◆ DATA SUPPLIED ◆
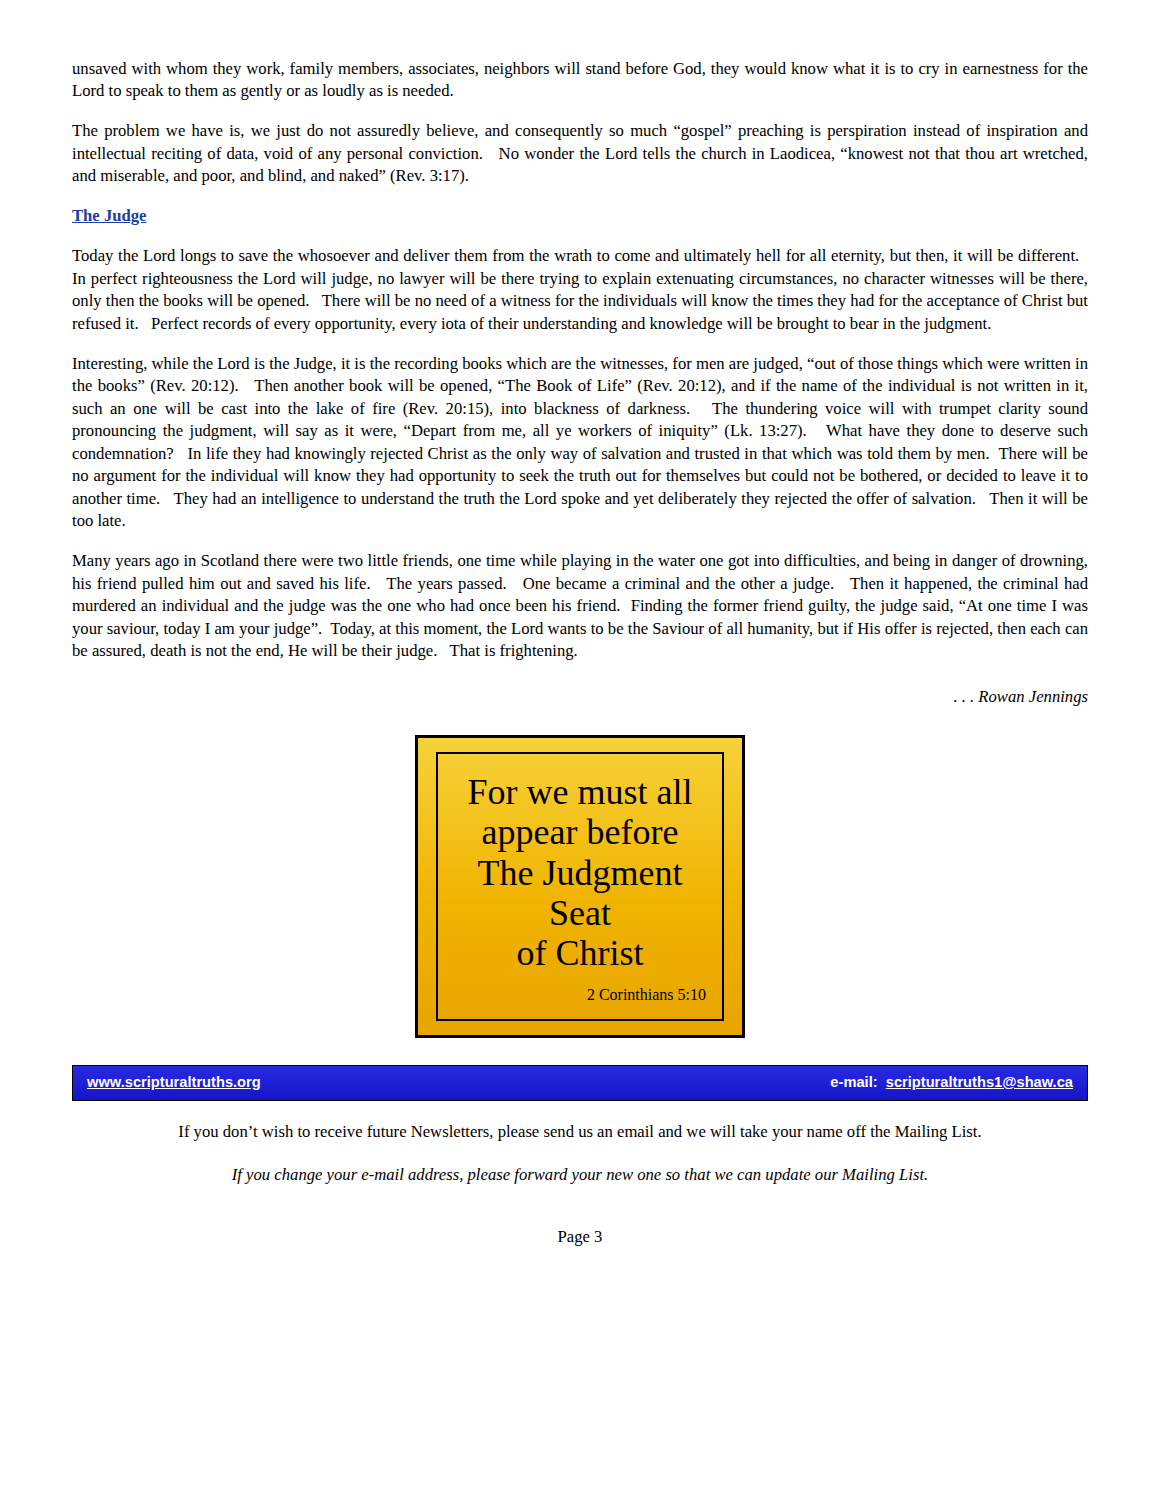unsaved with whom they work, family members, associates, neighbors will stand before God, they would know what it is to cry in earnestness for the Lord to speak to them as gently or as loudly as is needed.
The problem we have is, we just do not assuredly believe, and consequently so much “gospel” preaching is perspiration instead of inspiration and intellectual reciting of data, void of any personal conviction. No wonder the Lord tells the church in Laodicea, “knowest not that thou art wretched, and miserable, and poor, and blind, and naked” (Rev. 3:17).
The Judge
Today the Lord longs to save the whosoever and deliver them from the wrath to come and ultimately hell for all eternity, but then, it will be different. In perfect righteousness the Lord will judge, no lawyer will be there trying to explain extenuating circumstances, no character witnesses will be there, only then the books will be opened. There will be no need of a witness for the individuals will know the times they had for the acceptance of Christ but refused it. Perfect records of every opportunity, every iota of their understanding and knowledge will be brought to bear in the judgment.
Interesting, while the Lord is the Judge, it is the recording books which are the witnesses, for men are judged, “out of those things which were written in the books” (Rev. 20:12). Then another book will be opened, “The Book of Life” (Rev. 20:12), and if the name of the individual is not written in it, such an one will be cast into the lake of fire (Rev. 20:15), into blackness of darkness. The thundering voice will with trumpet clarity sound pronouncing the judgment, will say as it were, “Depart from me, all ye workers of iniquity” (Lk. 13:27). What have they done to deserve such condemnation? In life they had knowingly rejected Christ as the only way of salvation and trusted in that which was told them by men. There will be no argument for the individual will know they had opportunity to seek the truth out for themselves but could not be bothered, or decided to leave it to another time. They had an intelligence to understand the truth the Lord spoke and yet deliberately they rejected the offer of salvation. Then it will be too late.
Many years ago in Scotland there were two little friends, one time while playing in the water one got into difficulties, and being in danger of drowning, his friend pulled him out and saved his life. The years passed. One became a criminal and the other a judge. Then it happened, the criminal had murdered an individual and the judge was the one who had once been his friend. Finding the former friend guilty, the judge said, “At one time I was your saviour, today I am your judge”. Today, at this moment, the Lord wants to be the Saviour of all humanity, but if His offer is rejected, then each can be assured, death is not the end, He will be their judge. That is frightening.
. . . Rowan Jennings
For we must all
appear before
The Judgment Seat
of Christ
2 Corinthians 5:10
www.scripturaltruths.org e-mail: scripturaltruths1@shaw.ca
If you don’t wish to receive future Newsletters, please send us an email and we will take your name off the Mailing List.
If you change your e-mail address, please forward your new one so that we can update our Mailing List.
Page 3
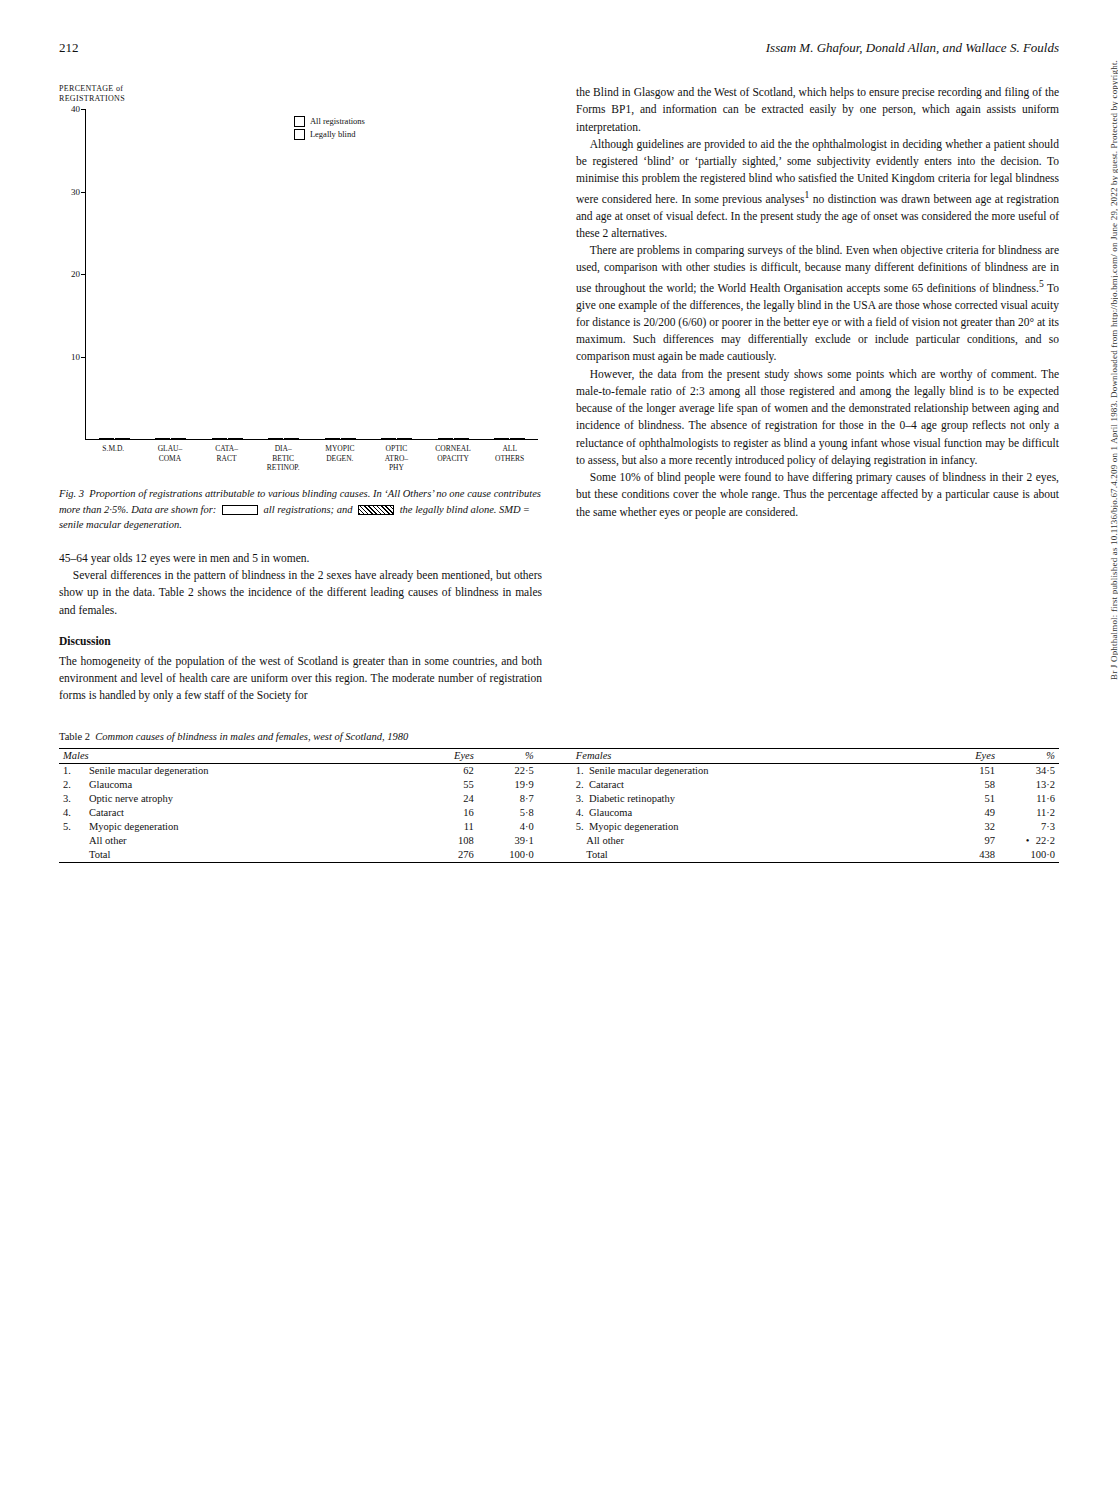Br J Ophthalmol: first published as 10.1136/bjo.67.4.209 on 1 April 1983. Downloaded from http://bjo.bmj.com/ on June 29, 2022 by guest. Protected by copyright.
212 Issam M. Ghafour, Donald Allan, and Wallace S. Foulds
PERCENTAGE of
REGISTRATIONS
40 30 20 10
All registrations
Legally blind
S.M.D.
GLAU–
COMA
CATA–
RACT
DIA–
BETIC
RETINOP.
MYOPIC
DEGEN.
OPTIC
ATRO–
PHY
CORNEAL
OPACITY
ALL
OTHERS
Fig. 3 Proportion of registrations attributable to various blinding causes. In ‘All Others’ no one cause contributes more than 2·5%. Data are shown for: all registrations; and the legally blind alone. SMD = senile macular degeneration.
45–64 year olds 12 eyes were in men and 5 in women.
Several differences in the pattern of blindness in the 2 sexes have already been mentioned, but others show up in the data. Table 2 shows the incidence of the different leading causes of blindness in males and females.
Discussion
The homogeneity of the population of the west of Scotland is greater than in some countries, and both environment and level of health care are uniform over this region. The moderate number of registration forms is handled by only a few staff of the Society for
the Blind in Glasgow and the West of Scotland, which helps to ensure precise recording and filing of the Forms BP1, and information can be extracted easily by one person, which again assists uniform interpretation.
Although guidelines are provided to aid the the ophthalmologist in deciding whether a patient should be registered ‘blind’ or ‘partially sighted,’ some subjectivity evidently enters into the decision. To minimise this problem the registered blind who satisfied the United Kingdom criteria for legal blindness were considered here. In some previous analyses1 no distinction was drawn between age at registration and age at onset of visual defect. In the present study the age of onset was considered the more useful of these 2 alternatives.
There are problems in comparing surveys of the blind. Even when objective criteria for blindness are used, comparison with other studies is difficult, because many different definitions of blindness are in use throughout the world; the World Health Organisation accepts some 65 definitions of blindness.5 To give one example of the differences, the legally blind in the USA are those whose corrected visual acuity for distance is 20/200 (6/60) or poorer in the better eye or with a field of vision not greater than 20° at its maximum. Such differences may differentially exclude or include particular conditions, and so comparison must again be made cautiously.
However, the data from the present study shows some points which are worthy of comment. The male-to-female ratio of 2:3 among all those registered and among the legally blind is to be expected because of the longer average life span of women and the demonstrated relationship between aging and incidence of blindness. The absence of registration for those in the 0–4 age group reflects not only a reluctance of ophthalmologists to register as blind a young infant whose visual function may be difficult to assess, but also a more recently introduced policy of delaying registration in infancy.
Some 10% of blind people were found to have differing primary causes of blindness in their 2 eyes, but these conditions cover the whole range. Thus the percentage affected by a particular cause is about the same whether eyes or people are considered.
Table 2 Common causes of blindness in males and females, west of Scotland, 1980
| Males | Eyes | % | | Females | Eyes | % |
| --- | --- | --- | --- | --- | --- | --- |
| 1. | Senile macular degeneration | 62 | 22·5 | | 1. Senile macular degeneration | 151 | 34·5 |
| 2. | Glaucoma | 55 | 19·9 | | 2. Cataract | 58 | 13·2 |
| 3. | Optic nerve atrophy | 24 | 8·7 | | 3. Diabetic retinopathy | 51 | 11·6 |
| 4. | Cataract | 16 | 5·8 | | 4. Glaucoma | 49 | 11·2 |
| 5. | Myopic degeneration | 11 | 4·0 | | 5. Myopic degeneration | 32 | 7·3 |
| | All other | 108 | 39·1 | | All other | 97 | 22·2 |
| | Total | 276 | 100·0 | | Total | 438 | 100·0 |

◆ WORK INSTRUCTION ◆
Using the entries above, return exactly the lines from the line with "40 30 20 10" to the line with "the Blind in", counting both of those lines.

◆ RESULT OF THIS TASK ◆
40 30 20 10
All registrations
Legally blind
S.M.D.
GLAU–
COMA
CATA–
RACT
DIA–
BETIC
RETINOP.
MYOPIC
DEGEN.
OPTIC
ATRO–
PHY
CORNEAL
OPACITY
ALL
OTHERS
Fig. 3 Proportion of registrations attributable to various blinding causes. In ‘All Others’ no one cause contributes more than 2·5%. Data are shown for: all registrations; and the legally blind alone. SMD = senile macular degeneration.
45–64 year olds 12 eyes were in men and 5 in women.
Several differences in the pattern of blindness in the 2 sexes have already been mentioned, but others show up in the data. Table 2 shows the incidence of the different leading causes of blindness in males and females.
Discussion
The homogeneity of the population of the west of Scotland is greater than in some countries, and both environment and level of health care are uniform over this region. The moderate number of registration forms is handled by only a few staff of the Society for
the Blind in Glasgow and the West of Scotland, which helps to ensure precise recording and filing of the Forms BP1, and information can be extracted easily by one person, which again assists uniform interpretation.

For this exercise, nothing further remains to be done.